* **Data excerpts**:

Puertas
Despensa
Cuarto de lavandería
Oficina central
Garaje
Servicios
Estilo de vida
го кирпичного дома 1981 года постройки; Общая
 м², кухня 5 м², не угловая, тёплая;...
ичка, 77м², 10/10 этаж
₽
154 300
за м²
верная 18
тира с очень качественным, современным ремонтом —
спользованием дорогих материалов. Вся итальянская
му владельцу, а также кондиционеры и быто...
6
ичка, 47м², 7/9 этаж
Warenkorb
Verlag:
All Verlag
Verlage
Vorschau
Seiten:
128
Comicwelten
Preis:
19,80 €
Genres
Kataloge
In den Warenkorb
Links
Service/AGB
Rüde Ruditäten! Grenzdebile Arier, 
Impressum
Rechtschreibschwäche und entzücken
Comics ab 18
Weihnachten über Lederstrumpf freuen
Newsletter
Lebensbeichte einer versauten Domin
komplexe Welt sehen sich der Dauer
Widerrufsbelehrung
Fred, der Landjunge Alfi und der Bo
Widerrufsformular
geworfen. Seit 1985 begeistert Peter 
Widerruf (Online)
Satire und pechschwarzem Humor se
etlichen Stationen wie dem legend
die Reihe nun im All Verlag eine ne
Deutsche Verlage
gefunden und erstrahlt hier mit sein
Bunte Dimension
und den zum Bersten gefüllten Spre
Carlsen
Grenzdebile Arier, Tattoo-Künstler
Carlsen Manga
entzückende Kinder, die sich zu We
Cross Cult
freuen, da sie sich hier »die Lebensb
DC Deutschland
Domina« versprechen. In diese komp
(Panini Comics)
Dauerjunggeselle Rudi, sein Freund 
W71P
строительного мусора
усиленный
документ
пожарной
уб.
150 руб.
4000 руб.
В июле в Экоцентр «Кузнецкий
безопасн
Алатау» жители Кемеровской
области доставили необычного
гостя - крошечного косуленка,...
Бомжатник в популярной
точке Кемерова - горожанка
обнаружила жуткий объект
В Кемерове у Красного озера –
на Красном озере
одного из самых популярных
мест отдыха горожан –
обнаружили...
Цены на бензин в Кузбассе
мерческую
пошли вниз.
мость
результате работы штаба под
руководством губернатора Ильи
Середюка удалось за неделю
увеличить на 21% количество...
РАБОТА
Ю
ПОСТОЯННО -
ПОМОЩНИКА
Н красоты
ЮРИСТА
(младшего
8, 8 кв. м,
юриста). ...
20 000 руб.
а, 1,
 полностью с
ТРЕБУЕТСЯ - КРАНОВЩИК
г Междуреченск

* **Work request**:
Return every line of the records above without any changes, in the same order.

* **Task output**:
Puertas
Despensa
Cuarto de lavandería
Oficina central
Garaje
Servicios
Estilo de vida
го кирпичного дома 1981 года постройки; Общая
 м², кухня 5 м², не угловая, тёплая;...
ичка, 77м², 10/10 этаж
₽
154 300
за м²
верная 18
тира с очень качественным, современным ремонтом —
спользованием дорогих материалов. Вся итальянская
му владельцу, а также кондиционеры и быто...
6
ичка, 47м², 7/9 этаж
Warenkorb
Verlag:
All Verlag
Verlage
Vorschau
Seiten:
128
Comicwelten
Preis:
19,80 €
Genres
Kataloge
In den Warenkorb
Links
Service/AGB
Rüde Ruditäten! Grenzdebile Arier, 
Impressum
Rechtschreibschwäche und entzücken
Comics ab 18
Weihnachten über Lederstrumpf freuen
Newsletter
Lebensbeichte einer versauten Domin
komplexe Welt sehen sich der Dauer
Widerrufsbelehrung
Fred, der Landjunge Alfi und der Bo
Widerrufsformular
geworfen. Seit 1985 begeistert Peter 
Widerruf (Online)
Satire und pechschwarzem Humor se
etlichen Stationen wie dem legend
die Reihe nun im All Verlag eine ne
Deutsche Verlage
gefunden und erstrahlt hier mit sein
Bunte Dimension
und den zum Bersten gefüllten Spre
Carlsen
Grenzdebile Arier, Tattoo-Künstler
Carlsen Manga
entzückende Kinder, die sich zu We
Cross Cult
freuen, da sie sich hier »die Lebensb
DC Deutschland
Domina« versprechen. In diese komp
(Panini Comics)
Dauerjunggeselle Rudi, sein Freund 
W71P
строительного мусора
усиленный
документ
пожарной
уб.
150 руб.
4000 руб.
В июле в Экоцентр «Кузнецкий
безопасн
Алатау» жители Кемеровской
области доставили необычного
гостя - крошечного косуленка,...
Бомжатник в популярной
точке Кемерова - горожанка
обнаружила жуткий объект
В Кемерове у Красного озера –
на Красном озере
одного из самых популярных
мест отдыха горожан –
обнаружили...
Цены на бензин в Кузбассе
мерческую
пошли вниз.
мость
результате работы штаба под
руководством губернатора Ильи
Середюка удалось за неделю
увеличить на 21% количество...
РАБОТА
Ю
ПОСТОЯННО -
ПОМОЩНИКА
Н красоты
ЮРИСТА
(младшего
8, 8 кв. м,
юриста). ...
20 000 руб.
а, 1,
 полностью с
ТРЕБУЕТСЯ - КРАНОВЩИК
г Междуреченск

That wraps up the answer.